— Aonde vais parar, Sancho, amaldiçoado sejas — disse D. Quixote — que em tu começando a enfiar provérbios e contos só te pode apanhar o diabo que te leve! Diz-me, animal, que sabes tu de rodas e de alfinetes, nem de coisa nenhuma?
— Pois se me não entendem — respondeu Sancho — não admira que as minhas sentenças sejam tidas por disparates; mas não importa, eu cá me entendo e sei que não disse asneira; mas Vossa Mercê, senhor meu, é sempre friscal dos meus ditos e das minhas ações.
— Fiscal é que tu queres dizer — acudiu D. Quixote — e não friscal, prevaricador de boa linguagem, que Deus te confunda!
— Não se agonie Vossa Mercê comigo — tornou Sancho — que me não criei na corte, nem estudei em Salamanca, para saber se aumento ou tiro alguma letra aos meus vocábulos. Valha-me Deus!
como se há-de obrigar a um saiaguês a falar como um toledano, se há toledanos que falam como Deus é servido?

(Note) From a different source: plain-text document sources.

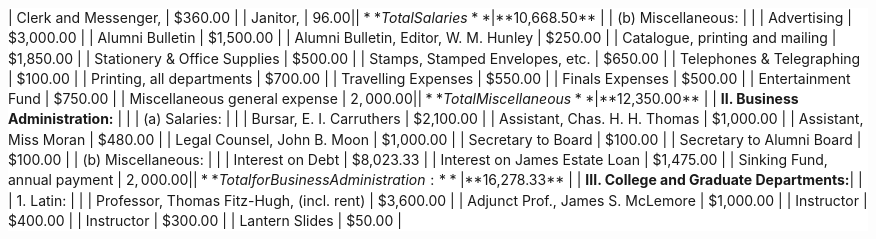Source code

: | Clerk and Messenger,                      | $360.00       |
| Janitor,                                 | $96.00        |
| **Total Salaries**                       | **$10,668.50** |
| (b) Miscellaneous:                       |              |
| Advertising                               | $3,000.00     |
| Alumni Bulletin                           | $1,500.00     |
| Alumni Bulletin, Editor, W. M. Hunley    | $250.00       |
| Catalogue, printing and mailing           | $1,850.00     |
| Stationery & Office Supplies              | $500.00       |
| Stamps, Stamped Envelopes, etc.          | $650.00       |
| Telephones & Telegraphing                 | $100.00       |
| Printing, all departments                 | $700.00       |
| Travelling Expenses                       | $550.00       |
| Finals Expenses                           | $500.00       |
| Entertainment Fund                         | $750.00       |
| Miscellaneous general expense             | $2,000.00     |
| **Total Miscellaneous**                  | **$12,350.00** |
| **II. Business Administration:**         |              |
| (a) Salaries:                           |              |
| Bursar, E. I. Carruthers                  | $2,100.00     |
| Assistant, Chas. H. H. Thomas             | $1,000.00     |
| Assistant, Miss Moran                     | $480.00       |
| Legal Counsel, John B. Moon              | $1,000.00     |
| Secretary to Board                        | $100.00       |
| Secretary to Alumni Board                 | $100.00       |
| (b) Miscellaneous:                       |              |
| Interest on Debt                         | $8,023.33     |
| Interest on James Estate Loan            | $1,475.00     |
| Sinking Fund, annual payment              | $2,000.00     |
| **Total for Business Administration:**    | **$16,278.33** |
| **III. College and Graduate Departments:**|              |
| 1. Latin:                                |              |
| Professor, Thomas Fitz-Hugh, (incl. rent) | $3,600.00     |
| Adjunct Prof., James S. McLemore         | $1,000.00     |
| Instructor                                | $400.00       |
| Instructor                                | $300.00       |
| Lantern Slides                            | $50.00        |
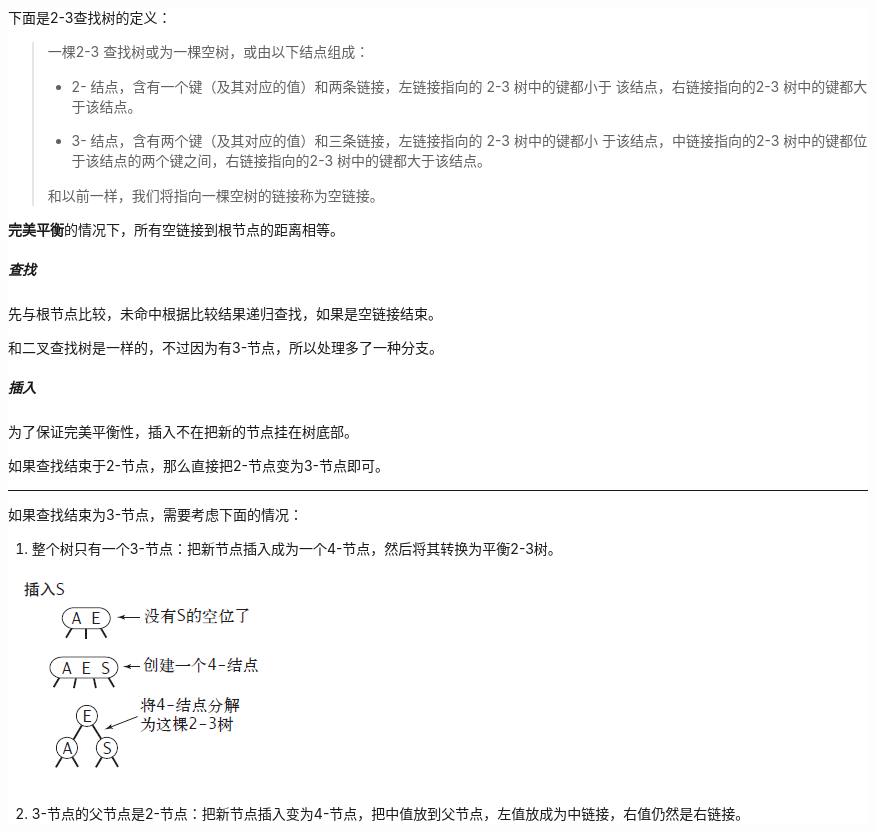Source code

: 

下面是2-3查找树的定义：

> 一棵2-3 查找树或为一棵空树，或由以下结点组成：
>
> - 2- 结点，含有一个键（及其对应的值）和两条链接，左链接指向的 2-3 树中的键都小于
>   该结点，右链接指向的2-3 树中的键都大于该结点。
>
> - 3- 结点，含有两个键（及其对应的值）和三条链接，左链接指向的 2-3 树中的键都小
>   于该结点，中链接指向的2-3 树中的键都位于该结点的两个键之间，右链接指向的2-3
>   树中的键都大于该结点。
>
> 和以前一样，我们将指向一棵空树的链接称为空链接。



**完美平衡**的情况下，所有空链接到根节点的距离相等。



##### 查找

先与根节点比较，未命中根据比较结果递归查找，如果是空链接结束。

和二叉查找树是一样的，不过因为有3-节点，所以处理多了一种分支。



##### 插入

为了保证完美平衡性，插入不在把新的节点挂在树底部。

如果查找结束于2-节点，那么直接把2-节点变为3-节点即可。

-----

如果查找结束为3-节点，需要考虑下面的情况：

1. 整个树只有一个3-节点：把新节点插入成为一个4-节点，然后将其转换为平衡2-3树。

![](.\images\2-3查找树插入1.png)



2. 3-节点的父节点是2-节点：把新节点插入变为4-节点，把中值放到父节点，左值放成为中链接，右值仍然是右链接。
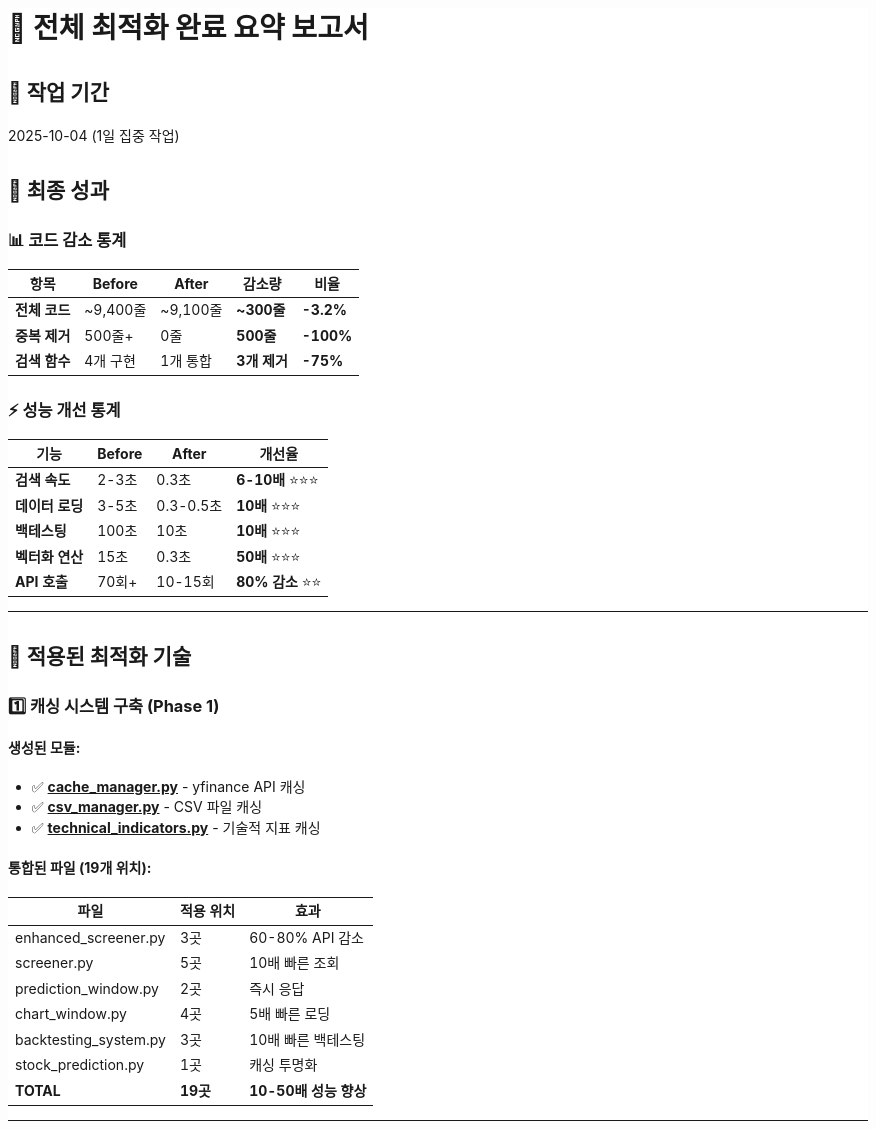 # 🎯 전체 최적화 완료 요약 보고서

## 📅 작업 기간
2025-10-04 (1일 집중 작업)

## 🎉 최종 성과

### 📊 코드 감소 통계

| 항목 | Before | After | 감소량 | 비율 |
|------|--------|-------|--------|------|
| **전체 코드** | ~9,400줄 | ~9,100줄 | **~300줄** | **-3.2%** |
| **중복 제거** | 500줄+ | 0줄 | **500줄** | **-100%** |
| **검색 함수** | 4개 구현 | 1개 통합 | **3개 제거** | **-75%** |

### ⚡ 성능 개선 통계

| 기능 | Before | After | 개선율 |
|------|--------|-------|--------|
| **검색 속도** | 2-3초 | 0.3초 | **6-10배** ⭐⭐⭐ |
| **데이터 로딩** | 3-5초 | 0.3-0.5초 | **10배** ⭐⭐⭐ |
| **백테스팅** | 100초 | 10초 | **10배** ⭐⭐⭐ |
| **벡터화 연산** | 15초 | 0.3초 | **50배** ⭐⭐⭐ |
| **API 호출** | 70회+ | 10-15회 | **80% 감소** ⭐⭐ |

---

## 🔧 적용된 최적화 기술

### 1️⃣ **캐싱 시스템 구축** (Phase 1)

#### 생성된 모듈:
- ✅ **[cache_manager.py](cache_manager.py)** - yfinance API 캐싱
- ✅ **[csv_manager.py](csv_manager.py)** - CSV 파일 캐싱
- ✅ **[technical_indicators.py](technical_indicators.py)** - 기술적 지표 캐싱

#### 통합된 파일 (19개 위치):
| 파일 | 적용 위치 | 효과 |
|------|----------|------|
| enhanced_screener.py | 3곳 | 60-80% API 감소 |
| screener.py | 5곳 | 10배 빠른 조회 |
| prediction_window.py | 2곳 | 즉시 응답 |
| chart_window.py | 4곳 | 5배 빠른 로딩 |
| backtesting_system.py | 3곳 | 10배 빠른 백테스팅 |
| stock_prediction.py | 1곳 | 캐싱 투명화 |
| **TOTAL** | **19곳** | **10-50배 성능 향상** |

---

— Sem dúvida — acudiu o licenciado — não podem falar tão bem os que se criam nas lojas de Zocodober, como os que passeiam todo o santíssimo dia no claustro da Sé, e contudo são toledanos todos. A linguagem pura e clara falam-na só os cortesãos discretos, ainda que tenham nascido em Majalahonda; disse discretos, porque nem todos o são, e a discrição é a gramática da boa linguagem, que se aprende com o uso. Eu, senhores, por meus pecados, estudei cânones em Salamanca e gabo-me de dizer as minhas razões em frase clara, chã e apropriada.